* TO-DO ITEM: Exclude pictures and give again exactly the lines of the listing, beginning with its first line and ending with the one that contains "(368, 352) none".

***** SUPPLIED DATA

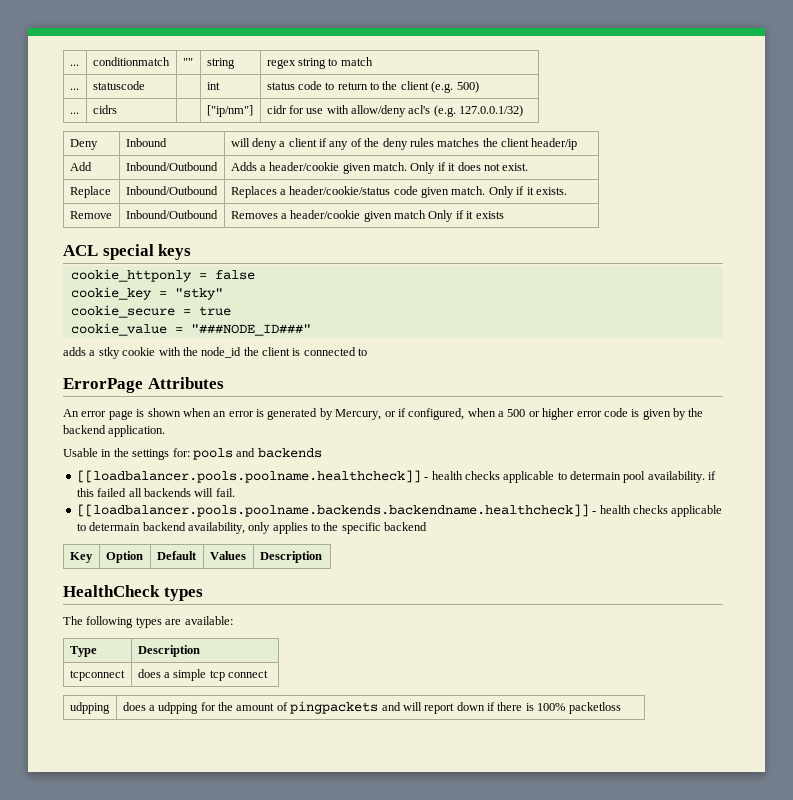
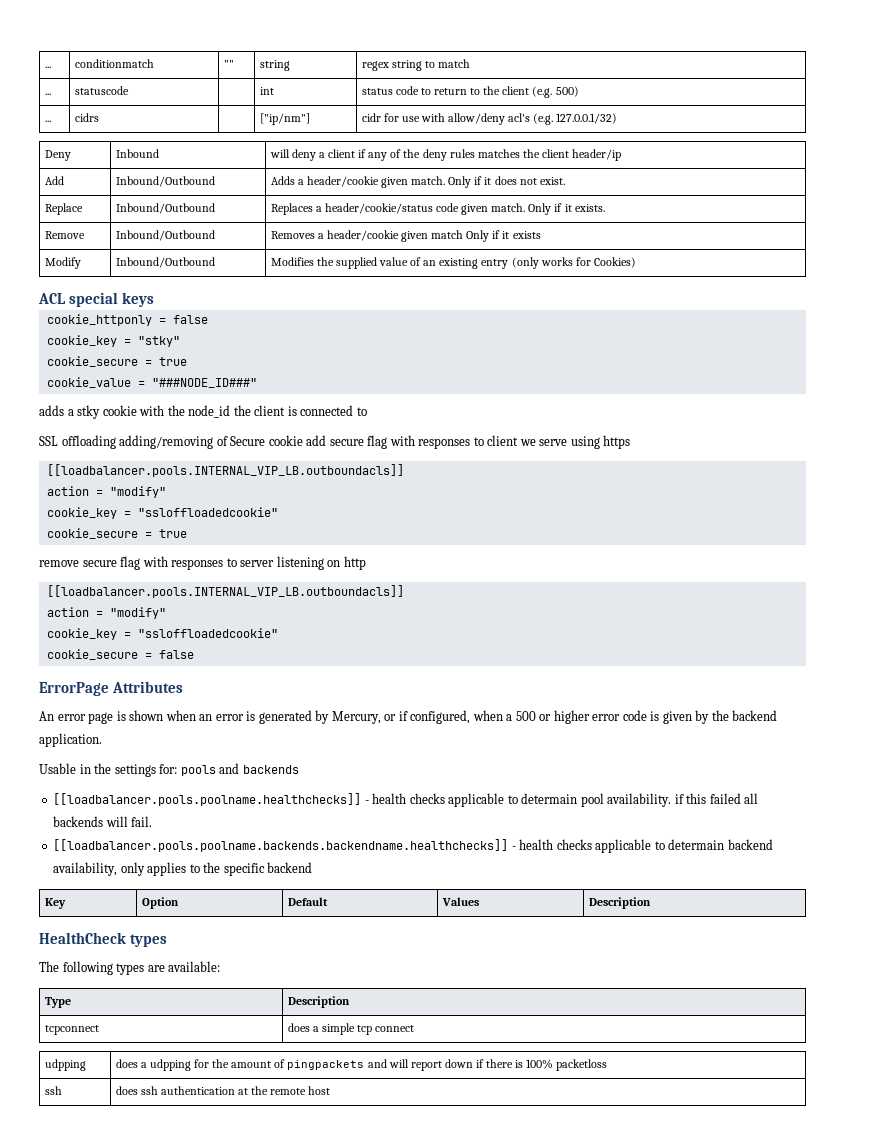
(504, 215) none -> [44,257,81,269] [115,257,215,268] [270,257,636,269] // Modify | Inbound/Outbound | Modifies the supplied value of an existing entry (only works for Cookies)
(368, 352) none -> [39,435,631,449] [46,464,404,477] [46,486,166,498] [46,507,278,519] [46,528,187,539] [39,556,366,570] [46,585,404,598] [46,607,166,619] [46,628,278,640] [46,649,194,660] // SSL offloading adding/removing of Secure cookie add secure flag with responses to client we serve using https // [[loadbalancer.pools.INTERNAL_VIP_LB.outboundacls]] // action = "modify" // cookie_key = "ssloffloadedcookie" // cookie_secure = true // remove secure flag with responses to server listening on http // [[loadbalancer.pools.INTERNAL_VIP_LB.outboundacls]] // action = "modify" // cookie_key = "ssloffloadedcookie" // cookie_secure = false
[76,470,421,483] [[loadbalancer.pools.poolname.healthcheck]] -> [53,793,362,806] [[loadbalancer.pools.poolname.healthchecks]]
[76,504,589,517] [[loadbalancer.pools.poolname.backends.backendname.healthcheck]] -> [53,839,509,852] [[loadbalancer.pools.poolname.backends.backendname.healthchecks]]
(621, 708) none -> [44,1086,62,1095] [115,1086,331,1095] // ssh | does ssh authentication at the remote host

**********

* RESPONSE TO THIS EXERCISE:
(504, 215) none -> [44,257,81,269] [115,257,215,268] [270,257,636,269] // Modify | Inbound/Outbound | Modifies the supplied value of an existing entry (only works for Cookies)
(368, 352) none -> [39,435,631,449] [46,464,404,477] [46,486,166,498] [46,507,278,519] [46,528,187,539] [39,556,366,570] [46,585,404,598] [46,607,166,619] [46,628,278,640] [46,649,194,660] // SSL offloading adding/removing of Secure cookie add secure flag with responses to client we serve using https // [[loadbalancer.pools.INTERNAL_VIP_LB.outboundacls]] // action = "modify" // cookie_key = "ssloffloadedcookie" // cookie_secure = true // remove secure flag with responses to server listening on http // [[loadbalancer.pools.INTERNAL_VIP_LB.outboundacls]] // action = "modify" // cookie_key = "ssloffloadedcookie" // cookie_secure = false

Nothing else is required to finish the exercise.